Cuma, Kasım 26, 2010

Demokrasi Budur - Mehmet Yılmaz

Ya Lübnanlılar gerçek zannettilerse?

BAŞBAKAN Recep Tayyip Erdoğan’ın Kuvaşra Köyü mitingi çok başarılı geçmiş. Heyecanlı bir kalabalık, kalabalıkları harekete geçirmeyi bilen ve konuşmayı çok seven bir siyasi lider. Normal bir sonuç yani!

Tuhaflığı köyün Türkiye’de değil, Lübnan’da olması.Başka memleketlere gittiklerinde meydan mitingi yapan başka siyasi lider dünyada var mıdır, bilemiyorum.Ama varsa bile orada yapacağı konuşmanın genel çerçevesi iki halkın dostluğundan ve iyi dileklerden öteye geçmemiştir, buna eminim.Başbakan ise misafir olduğu bir ülkede, o ülkenin sorunlu olduğu bir komşusuna ver yansın etti.O ülkenin aslında iki sorunlu komşusu var, ellerini bir türlü oradan çekmeyi bilmiyorlar, ama Başbakan onlardan birini seviyor, öbürünü sevmiyor.

Onun için İsrail’e yükleniyor, Suriye’nin adını ağzına almıyor. Fakat ne yazık ki söyledikleri hiçbir işe yaramayacak, sadece dinleyenleri bir an için mutlu etmeye yetecek şeyler.Hadi biz alışkınız ama gariban Lübnanlılar “kanları yerde kalmayacak, katillerden hesap soracağız” dendiğinde bunu gerçekten yapabileceğinizi zannedebilirler.

Başbakan bunları Mavi Marmara gemisine yönelik korsanca saldırıdan sonra da söylemişti, hâlâ bir gelişme de elde edebilmiş değil.Ortada bırakın hesap vermeyi, özür dileyen bile yok.Acaba bunun nedeni diplomasi ile halledilebilecek bir sorunu ısrarla meydanlara taşımak istemesinden mi kaynaklanıyor?

‘Demokratlıkları’ buraya kadar!

NOBEL Ödüllü yazar Naipaul’un, koparılan gürültü nedeniyle Türkiye’ye gelmekten vazgeçmesi haklı olarak “gerçek demokratlar” tarafından eleştiriliyor.

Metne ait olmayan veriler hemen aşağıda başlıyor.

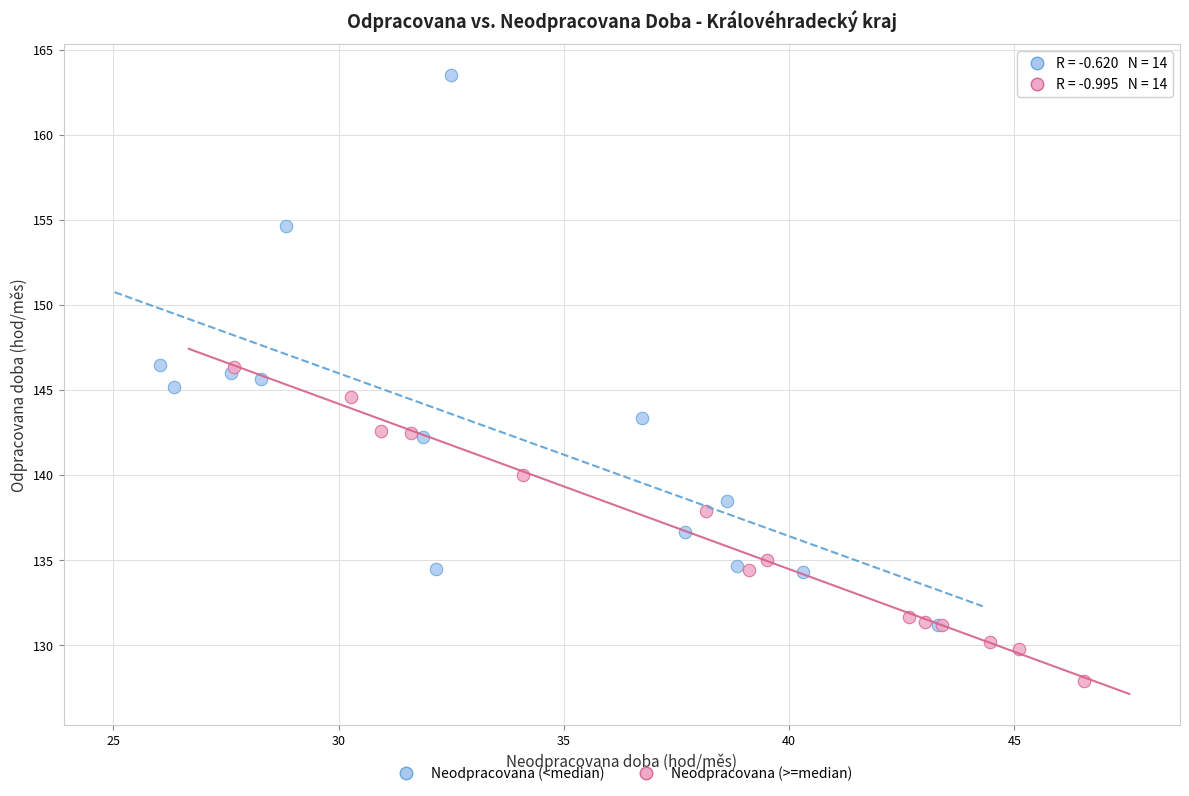

What are all the series names shown in the legend?

Neodpracovana (<median), Neodpracovana (>=median)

Ama bizim bu ülkede çok alıştığımız bir durum bu.Memleketimizin “dincileri” bu işte çok ustalar.Beğenmedikleri bir şey mi söylediniz, hoşlarına gitmeyen bir fikir mi açıkladınız? Linç edilmeye hazır olmalısınız. Böyle bir şeye cesaret ettiğinizde önce içlerinden biri bir yazı yazar. Ne söylemeye çalıştığınızla ilgilenmez, aradan bir cümle çeker, veryansın eder. Bu işaret fişeğidir zaten. O işareti aldılar mı hep birlikte saldırıya geçerler.

Bir de bakmışsınız her gün sizden söz eden yazılar çıkıyor, gazetelere manşetler atılıyor.Naipaul da bundan kurtulamadı.

Çünkü bu tipler ağızlarından “demokrasi” sözünü hiç düşürmezler ama asıl istedikleri sadece kendi fikirlerinin seslendirilebilmesidir. Başka fikirlere tahammülleri yoktur, ellerinde de “dini inanışlara saldırdın” gibi sihirli bir silah vardır, derdinizi kimseye anlatamazsınız.

İktidardaki uzantısı da doğal olarak onlardan farklı değildir.Ve isimlerinin başında “aydın” sıfatı taşıyanların bir bölümü daha hâlâ bu ideolojinin memlekete demokrasi getirebileceğine inanıyorlar!